Look through the records and copy each line with the string "adalah" in it.

Data records
——
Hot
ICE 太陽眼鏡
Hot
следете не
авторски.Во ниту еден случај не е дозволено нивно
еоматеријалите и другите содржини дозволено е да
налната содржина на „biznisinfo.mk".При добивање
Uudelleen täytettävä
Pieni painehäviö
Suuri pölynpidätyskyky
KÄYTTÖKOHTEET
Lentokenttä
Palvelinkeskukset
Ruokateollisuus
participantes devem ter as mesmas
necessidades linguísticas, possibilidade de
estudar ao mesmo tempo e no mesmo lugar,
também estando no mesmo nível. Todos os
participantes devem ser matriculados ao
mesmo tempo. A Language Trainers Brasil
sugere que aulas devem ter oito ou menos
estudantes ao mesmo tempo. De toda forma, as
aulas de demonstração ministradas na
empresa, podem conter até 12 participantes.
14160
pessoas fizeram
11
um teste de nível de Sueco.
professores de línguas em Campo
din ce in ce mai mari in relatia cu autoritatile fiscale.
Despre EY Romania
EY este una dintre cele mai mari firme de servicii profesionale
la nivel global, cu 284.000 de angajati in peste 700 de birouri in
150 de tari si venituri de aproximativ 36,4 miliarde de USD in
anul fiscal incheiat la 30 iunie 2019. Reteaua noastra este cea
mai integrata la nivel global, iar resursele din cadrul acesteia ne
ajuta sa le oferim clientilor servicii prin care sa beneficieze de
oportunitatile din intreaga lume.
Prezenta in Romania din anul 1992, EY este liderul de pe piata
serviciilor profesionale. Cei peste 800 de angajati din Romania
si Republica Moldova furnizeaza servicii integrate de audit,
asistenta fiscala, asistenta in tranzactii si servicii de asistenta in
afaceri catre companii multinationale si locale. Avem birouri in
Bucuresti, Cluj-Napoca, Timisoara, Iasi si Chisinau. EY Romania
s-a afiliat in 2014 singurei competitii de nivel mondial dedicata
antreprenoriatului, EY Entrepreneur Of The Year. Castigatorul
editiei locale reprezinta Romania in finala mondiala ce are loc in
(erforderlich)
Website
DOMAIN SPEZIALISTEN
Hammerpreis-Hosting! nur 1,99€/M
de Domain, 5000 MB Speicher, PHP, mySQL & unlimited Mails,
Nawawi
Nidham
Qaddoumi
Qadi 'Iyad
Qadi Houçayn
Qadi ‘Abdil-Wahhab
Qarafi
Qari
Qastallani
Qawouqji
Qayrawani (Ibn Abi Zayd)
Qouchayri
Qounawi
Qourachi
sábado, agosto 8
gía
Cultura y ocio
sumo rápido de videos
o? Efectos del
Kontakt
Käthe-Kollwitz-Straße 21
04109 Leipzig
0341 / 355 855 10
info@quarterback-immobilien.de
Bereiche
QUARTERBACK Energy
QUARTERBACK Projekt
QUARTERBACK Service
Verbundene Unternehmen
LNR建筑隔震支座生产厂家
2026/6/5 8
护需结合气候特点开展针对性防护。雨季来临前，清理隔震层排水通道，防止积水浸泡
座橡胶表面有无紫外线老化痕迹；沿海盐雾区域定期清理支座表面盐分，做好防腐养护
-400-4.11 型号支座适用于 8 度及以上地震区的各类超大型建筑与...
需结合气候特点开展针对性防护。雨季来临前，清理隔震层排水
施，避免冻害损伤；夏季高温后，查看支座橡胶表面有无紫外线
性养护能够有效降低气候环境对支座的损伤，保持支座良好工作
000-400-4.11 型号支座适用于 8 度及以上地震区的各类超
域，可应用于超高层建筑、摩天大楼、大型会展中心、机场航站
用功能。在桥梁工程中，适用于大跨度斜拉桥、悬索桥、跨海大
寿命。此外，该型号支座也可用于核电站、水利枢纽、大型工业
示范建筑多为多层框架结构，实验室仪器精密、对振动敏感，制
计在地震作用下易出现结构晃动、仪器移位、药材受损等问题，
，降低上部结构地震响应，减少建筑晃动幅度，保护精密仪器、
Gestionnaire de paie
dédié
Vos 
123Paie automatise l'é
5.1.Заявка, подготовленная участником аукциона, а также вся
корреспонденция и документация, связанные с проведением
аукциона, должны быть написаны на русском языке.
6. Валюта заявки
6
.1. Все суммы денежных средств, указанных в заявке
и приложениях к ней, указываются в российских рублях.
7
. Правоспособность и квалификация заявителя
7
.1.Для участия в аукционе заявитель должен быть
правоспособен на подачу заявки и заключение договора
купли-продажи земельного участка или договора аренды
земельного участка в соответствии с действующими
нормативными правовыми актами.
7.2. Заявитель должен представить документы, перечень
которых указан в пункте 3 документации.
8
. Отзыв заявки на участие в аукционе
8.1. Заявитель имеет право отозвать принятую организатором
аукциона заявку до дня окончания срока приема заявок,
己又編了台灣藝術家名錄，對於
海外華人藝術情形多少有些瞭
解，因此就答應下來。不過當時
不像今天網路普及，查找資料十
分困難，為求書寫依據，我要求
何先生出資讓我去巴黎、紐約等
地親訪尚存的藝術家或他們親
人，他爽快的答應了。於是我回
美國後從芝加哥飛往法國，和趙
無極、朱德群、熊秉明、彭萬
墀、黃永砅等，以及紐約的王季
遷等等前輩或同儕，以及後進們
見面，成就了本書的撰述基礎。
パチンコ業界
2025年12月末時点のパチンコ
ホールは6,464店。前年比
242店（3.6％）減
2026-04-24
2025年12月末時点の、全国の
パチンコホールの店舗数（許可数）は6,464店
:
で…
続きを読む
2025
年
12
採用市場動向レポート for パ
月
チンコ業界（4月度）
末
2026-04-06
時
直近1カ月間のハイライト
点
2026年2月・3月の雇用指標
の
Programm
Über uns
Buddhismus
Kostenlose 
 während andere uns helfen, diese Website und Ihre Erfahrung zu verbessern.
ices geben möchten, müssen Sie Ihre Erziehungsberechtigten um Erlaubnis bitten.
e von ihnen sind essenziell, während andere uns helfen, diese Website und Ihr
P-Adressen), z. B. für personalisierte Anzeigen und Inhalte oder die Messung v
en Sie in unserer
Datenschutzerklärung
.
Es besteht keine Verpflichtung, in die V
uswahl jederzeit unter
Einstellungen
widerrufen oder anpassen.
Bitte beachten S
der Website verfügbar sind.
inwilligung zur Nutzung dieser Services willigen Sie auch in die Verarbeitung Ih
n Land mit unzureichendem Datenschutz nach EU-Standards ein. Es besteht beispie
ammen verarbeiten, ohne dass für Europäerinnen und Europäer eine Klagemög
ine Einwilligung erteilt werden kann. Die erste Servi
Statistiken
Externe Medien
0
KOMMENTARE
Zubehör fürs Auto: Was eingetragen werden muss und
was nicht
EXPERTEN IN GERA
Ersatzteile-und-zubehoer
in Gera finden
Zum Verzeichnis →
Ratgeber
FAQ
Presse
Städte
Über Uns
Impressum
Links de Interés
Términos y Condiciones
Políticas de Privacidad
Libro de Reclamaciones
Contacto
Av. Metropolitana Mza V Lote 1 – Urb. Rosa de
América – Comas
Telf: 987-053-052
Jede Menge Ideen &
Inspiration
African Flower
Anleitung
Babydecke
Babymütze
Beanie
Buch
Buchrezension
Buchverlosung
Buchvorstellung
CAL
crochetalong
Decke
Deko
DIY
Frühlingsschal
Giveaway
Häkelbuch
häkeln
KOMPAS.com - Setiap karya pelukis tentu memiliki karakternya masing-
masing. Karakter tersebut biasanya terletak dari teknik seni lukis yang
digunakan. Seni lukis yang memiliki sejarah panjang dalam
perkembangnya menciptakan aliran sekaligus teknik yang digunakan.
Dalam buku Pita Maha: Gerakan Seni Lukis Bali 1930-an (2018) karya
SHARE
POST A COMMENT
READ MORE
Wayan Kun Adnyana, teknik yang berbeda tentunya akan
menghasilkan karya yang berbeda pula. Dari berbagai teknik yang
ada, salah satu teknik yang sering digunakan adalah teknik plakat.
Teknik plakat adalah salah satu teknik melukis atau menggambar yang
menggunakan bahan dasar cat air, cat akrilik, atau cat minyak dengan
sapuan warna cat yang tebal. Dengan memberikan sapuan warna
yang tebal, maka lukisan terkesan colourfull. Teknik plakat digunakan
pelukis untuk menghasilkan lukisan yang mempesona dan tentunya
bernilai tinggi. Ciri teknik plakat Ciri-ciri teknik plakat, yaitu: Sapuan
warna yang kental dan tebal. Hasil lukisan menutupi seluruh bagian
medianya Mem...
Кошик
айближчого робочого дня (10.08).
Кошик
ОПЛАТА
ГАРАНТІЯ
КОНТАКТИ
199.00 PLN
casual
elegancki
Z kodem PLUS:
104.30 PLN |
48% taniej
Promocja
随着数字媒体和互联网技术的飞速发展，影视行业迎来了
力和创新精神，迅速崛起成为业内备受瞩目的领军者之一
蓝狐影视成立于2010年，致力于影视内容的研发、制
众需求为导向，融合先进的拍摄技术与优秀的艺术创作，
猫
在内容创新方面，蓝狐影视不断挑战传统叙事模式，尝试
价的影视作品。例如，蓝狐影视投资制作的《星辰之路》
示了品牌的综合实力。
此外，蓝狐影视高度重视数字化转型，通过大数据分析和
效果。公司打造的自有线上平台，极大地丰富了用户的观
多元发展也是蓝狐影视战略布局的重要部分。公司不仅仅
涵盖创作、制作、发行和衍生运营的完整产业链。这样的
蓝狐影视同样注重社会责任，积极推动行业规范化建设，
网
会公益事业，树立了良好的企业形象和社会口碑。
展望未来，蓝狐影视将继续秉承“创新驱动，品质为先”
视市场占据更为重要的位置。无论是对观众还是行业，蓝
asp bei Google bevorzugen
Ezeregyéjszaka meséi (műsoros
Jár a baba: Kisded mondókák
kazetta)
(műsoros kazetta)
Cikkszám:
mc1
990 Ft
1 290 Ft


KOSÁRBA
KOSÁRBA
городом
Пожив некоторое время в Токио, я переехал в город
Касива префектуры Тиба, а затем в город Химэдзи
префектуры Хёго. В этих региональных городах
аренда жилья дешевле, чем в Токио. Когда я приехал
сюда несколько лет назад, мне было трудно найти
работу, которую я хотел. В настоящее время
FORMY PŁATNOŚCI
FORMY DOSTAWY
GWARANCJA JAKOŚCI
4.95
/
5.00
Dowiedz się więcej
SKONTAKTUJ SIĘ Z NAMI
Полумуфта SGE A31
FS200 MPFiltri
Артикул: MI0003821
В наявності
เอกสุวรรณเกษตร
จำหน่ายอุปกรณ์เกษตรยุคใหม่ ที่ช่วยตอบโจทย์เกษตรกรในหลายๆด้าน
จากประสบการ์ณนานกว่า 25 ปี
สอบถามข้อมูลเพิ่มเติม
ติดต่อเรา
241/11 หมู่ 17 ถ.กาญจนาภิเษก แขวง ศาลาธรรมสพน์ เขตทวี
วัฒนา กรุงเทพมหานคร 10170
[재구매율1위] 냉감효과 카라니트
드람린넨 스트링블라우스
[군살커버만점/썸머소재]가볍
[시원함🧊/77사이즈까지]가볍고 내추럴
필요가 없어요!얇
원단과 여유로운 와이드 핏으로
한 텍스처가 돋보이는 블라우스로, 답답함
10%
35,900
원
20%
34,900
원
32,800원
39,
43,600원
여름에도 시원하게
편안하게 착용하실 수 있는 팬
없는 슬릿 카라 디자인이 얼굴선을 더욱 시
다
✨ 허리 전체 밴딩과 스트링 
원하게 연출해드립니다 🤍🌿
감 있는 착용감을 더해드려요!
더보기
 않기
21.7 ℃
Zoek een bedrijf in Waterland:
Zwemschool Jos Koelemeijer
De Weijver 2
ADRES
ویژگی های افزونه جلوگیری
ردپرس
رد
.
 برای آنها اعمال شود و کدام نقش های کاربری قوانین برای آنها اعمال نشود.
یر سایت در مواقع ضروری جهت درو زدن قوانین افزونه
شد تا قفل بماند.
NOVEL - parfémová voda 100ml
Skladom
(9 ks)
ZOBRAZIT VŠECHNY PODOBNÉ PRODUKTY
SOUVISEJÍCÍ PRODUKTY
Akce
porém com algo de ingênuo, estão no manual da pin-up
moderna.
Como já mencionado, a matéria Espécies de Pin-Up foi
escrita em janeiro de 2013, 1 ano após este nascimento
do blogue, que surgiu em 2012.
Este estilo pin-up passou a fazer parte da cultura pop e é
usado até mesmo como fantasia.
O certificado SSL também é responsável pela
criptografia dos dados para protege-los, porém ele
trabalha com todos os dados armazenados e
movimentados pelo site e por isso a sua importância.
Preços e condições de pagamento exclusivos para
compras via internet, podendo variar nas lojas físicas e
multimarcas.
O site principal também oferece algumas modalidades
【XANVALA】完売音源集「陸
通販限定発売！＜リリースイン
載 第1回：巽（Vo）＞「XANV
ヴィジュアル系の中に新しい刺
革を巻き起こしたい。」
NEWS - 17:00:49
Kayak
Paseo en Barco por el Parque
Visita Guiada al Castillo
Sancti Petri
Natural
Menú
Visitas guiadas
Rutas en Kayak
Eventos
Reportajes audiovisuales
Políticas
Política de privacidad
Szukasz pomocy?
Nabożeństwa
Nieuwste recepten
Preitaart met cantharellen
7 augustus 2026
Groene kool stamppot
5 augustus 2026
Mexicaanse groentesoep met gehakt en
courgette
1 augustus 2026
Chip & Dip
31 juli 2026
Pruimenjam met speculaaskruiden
——
▸ **OUTPUT FOR THIS EXERCISE**
ada, salah satu teknik yang sering digunakan adalah teknik plakat.
Teknik plakat adalah salah satu teknik melukis atau menggambar yang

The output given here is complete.